Extending the Framework
As mentioned at the beginning of this chapter, there are many uses for an application that can extract data from an XML document using XPath expressions. While the framework presented here is simple, it is also powerful, as it can easily be extended as described in the next sections.
An XML Document Pruning Use Case for cppextract
Because they are hierarchical with no limits on the size of element content or the number of attributes, XML documents can be large. In many cases, the actual data is buried several levels into the hierarchical structure. While the extracting and splitting techniques presented can simplify some types of processing, document pruning can selectively remove nodes while maintaining a single DOM tree.
This can be accomplished using a variation of the code in cppextract within the printSubTree() template. Since the nodes returned as a result of processing the XPath expression are not copies of the document nodes but references to them, you can perform DOM operations before printing the results. For example, you could produce separate book documents without the price by passing in “//book” and calling removeChild() to remove the <Price> element. You can also use similar techniques to replace content. The key point to remember is that you have full access to the DOM tree.
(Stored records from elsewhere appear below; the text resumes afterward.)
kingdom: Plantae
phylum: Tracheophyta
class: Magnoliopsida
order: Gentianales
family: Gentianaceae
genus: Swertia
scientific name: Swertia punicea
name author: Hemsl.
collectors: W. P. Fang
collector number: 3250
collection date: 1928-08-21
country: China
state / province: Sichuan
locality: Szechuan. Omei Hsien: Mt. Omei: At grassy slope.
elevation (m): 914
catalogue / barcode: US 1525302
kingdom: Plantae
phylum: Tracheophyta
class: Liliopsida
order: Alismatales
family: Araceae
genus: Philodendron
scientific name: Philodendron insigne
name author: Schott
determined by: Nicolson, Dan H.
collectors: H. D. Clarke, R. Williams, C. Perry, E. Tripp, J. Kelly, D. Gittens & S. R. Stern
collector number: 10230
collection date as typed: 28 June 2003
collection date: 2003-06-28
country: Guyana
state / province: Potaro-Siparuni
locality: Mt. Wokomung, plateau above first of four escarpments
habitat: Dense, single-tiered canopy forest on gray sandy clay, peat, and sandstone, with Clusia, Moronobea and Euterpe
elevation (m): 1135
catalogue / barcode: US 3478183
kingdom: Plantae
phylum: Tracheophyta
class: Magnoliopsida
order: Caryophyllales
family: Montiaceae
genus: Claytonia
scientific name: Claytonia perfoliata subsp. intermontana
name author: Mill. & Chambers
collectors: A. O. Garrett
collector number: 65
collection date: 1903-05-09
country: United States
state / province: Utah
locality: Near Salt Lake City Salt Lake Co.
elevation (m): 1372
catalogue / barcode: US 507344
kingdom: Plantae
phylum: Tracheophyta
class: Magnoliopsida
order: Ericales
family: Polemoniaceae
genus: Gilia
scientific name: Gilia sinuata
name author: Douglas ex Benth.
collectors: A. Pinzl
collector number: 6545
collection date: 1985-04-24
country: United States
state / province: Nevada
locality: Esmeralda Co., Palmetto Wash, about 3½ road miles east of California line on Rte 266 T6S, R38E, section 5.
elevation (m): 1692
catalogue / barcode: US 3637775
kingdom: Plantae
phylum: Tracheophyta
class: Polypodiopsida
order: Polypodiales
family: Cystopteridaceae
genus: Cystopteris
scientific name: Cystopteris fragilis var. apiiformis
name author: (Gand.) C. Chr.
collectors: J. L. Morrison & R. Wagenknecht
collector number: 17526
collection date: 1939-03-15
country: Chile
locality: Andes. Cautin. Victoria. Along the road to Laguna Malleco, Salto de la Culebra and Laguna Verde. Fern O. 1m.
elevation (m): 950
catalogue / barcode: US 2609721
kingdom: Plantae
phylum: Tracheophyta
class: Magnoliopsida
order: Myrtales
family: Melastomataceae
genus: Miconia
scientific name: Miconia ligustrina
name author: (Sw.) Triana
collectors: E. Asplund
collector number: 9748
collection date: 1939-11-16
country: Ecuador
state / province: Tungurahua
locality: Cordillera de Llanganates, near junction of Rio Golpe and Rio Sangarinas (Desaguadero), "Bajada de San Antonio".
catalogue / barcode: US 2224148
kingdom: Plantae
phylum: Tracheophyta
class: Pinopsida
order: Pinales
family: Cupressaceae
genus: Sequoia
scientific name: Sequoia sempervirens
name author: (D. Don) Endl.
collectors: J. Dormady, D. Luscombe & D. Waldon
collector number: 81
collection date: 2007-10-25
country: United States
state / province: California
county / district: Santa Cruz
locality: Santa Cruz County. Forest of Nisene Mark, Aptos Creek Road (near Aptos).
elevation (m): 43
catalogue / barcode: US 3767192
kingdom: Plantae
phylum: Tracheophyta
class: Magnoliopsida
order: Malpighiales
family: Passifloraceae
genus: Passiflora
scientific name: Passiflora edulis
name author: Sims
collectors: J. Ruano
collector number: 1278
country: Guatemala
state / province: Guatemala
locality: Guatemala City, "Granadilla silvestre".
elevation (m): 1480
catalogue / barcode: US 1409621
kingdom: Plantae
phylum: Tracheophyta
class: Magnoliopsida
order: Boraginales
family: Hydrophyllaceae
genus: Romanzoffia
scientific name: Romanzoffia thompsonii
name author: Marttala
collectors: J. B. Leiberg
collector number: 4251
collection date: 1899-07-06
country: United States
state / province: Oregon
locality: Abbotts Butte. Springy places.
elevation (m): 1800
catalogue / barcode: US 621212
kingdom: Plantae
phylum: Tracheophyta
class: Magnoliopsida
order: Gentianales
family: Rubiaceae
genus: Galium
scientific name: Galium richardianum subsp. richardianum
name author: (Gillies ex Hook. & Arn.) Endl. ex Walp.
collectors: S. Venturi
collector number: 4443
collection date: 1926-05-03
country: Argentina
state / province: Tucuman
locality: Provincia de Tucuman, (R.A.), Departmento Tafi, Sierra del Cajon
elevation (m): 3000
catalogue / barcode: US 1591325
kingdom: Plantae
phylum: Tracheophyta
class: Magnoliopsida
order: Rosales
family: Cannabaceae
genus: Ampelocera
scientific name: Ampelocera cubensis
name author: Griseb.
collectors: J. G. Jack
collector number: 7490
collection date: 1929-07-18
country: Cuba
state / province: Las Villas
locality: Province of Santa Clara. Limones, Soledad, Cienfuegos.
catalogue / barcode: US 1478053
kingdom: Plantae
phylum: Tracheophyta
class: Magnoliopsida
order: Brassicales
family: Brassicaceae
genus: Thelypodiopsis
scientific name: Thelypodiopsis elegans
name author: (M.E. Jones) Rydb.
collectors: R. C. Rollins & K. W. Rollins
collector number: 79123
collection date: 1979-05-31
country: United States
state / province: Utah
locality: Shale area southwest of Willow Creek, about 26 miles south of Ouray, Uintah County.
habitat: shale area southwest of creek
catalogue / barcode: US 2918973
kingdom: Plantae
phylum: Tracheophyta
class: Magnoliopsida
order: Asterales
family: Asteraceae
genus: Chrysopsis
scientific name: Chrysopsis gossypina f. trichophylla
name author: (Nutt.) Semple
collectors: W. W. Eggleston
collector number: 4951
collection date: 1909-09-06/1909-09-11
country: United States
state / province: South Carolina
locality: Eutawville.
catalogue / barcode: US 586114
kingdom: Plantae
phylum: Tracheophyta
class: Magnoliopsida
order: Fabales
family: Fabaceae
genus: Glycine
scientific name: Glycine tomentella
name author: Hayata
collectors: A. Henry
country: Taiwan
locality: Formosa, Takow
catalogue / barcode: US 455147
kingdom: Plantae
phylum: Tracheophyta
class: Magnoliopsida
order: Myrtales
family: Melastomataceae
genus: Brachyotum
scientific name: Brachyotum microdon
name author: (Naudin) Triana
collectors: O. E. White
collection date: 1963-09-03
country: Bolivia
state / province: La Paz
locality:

A Content-Management Use Case for cppextract
Since XPath is a rich language that is expanding even further in 2.0, you can encapsulate operations on the nodes or values extracted within the expression itself. For example, if you want to find out the number of books listed in booklist.xml, the following command line would give you the result in one process step:
cppextract booklist.xml "count(/bookcatalog/book)"
...
Numeric Value : 2.0
A complete content-management extraction system could be put together in a manner similar to the system shown in the diagram in Figure 24-1. This content-management system extracts the XML data and metadata by using the Extractor that encapsulates the cppextract functionality and inserts it into the relational database tables in an Oracle database. The XML data extraction is based on the XPaths stored in an XPath table associated with a DTD and uses the DTD’s sysID and docID or an XML schema’s location URL to retrieve the appropriate set. When initializing the Extractor, the content-management application retrieves the DTD’s sysID and docID or the XML schema location URL from the XML document and uses them to query the XPath table. After it gets a list of XPaths, the application then registers the XPaths to the Extractor and specifies instances of callback functions to receive the retrieved data. The Extractor retrieves the XML data for each XPath and disseminates the data to the corresponding content handlers. The content handlers then insert the extracted data into either metadata or data tables in the database.
Figure 24-1: cppextract content-management use case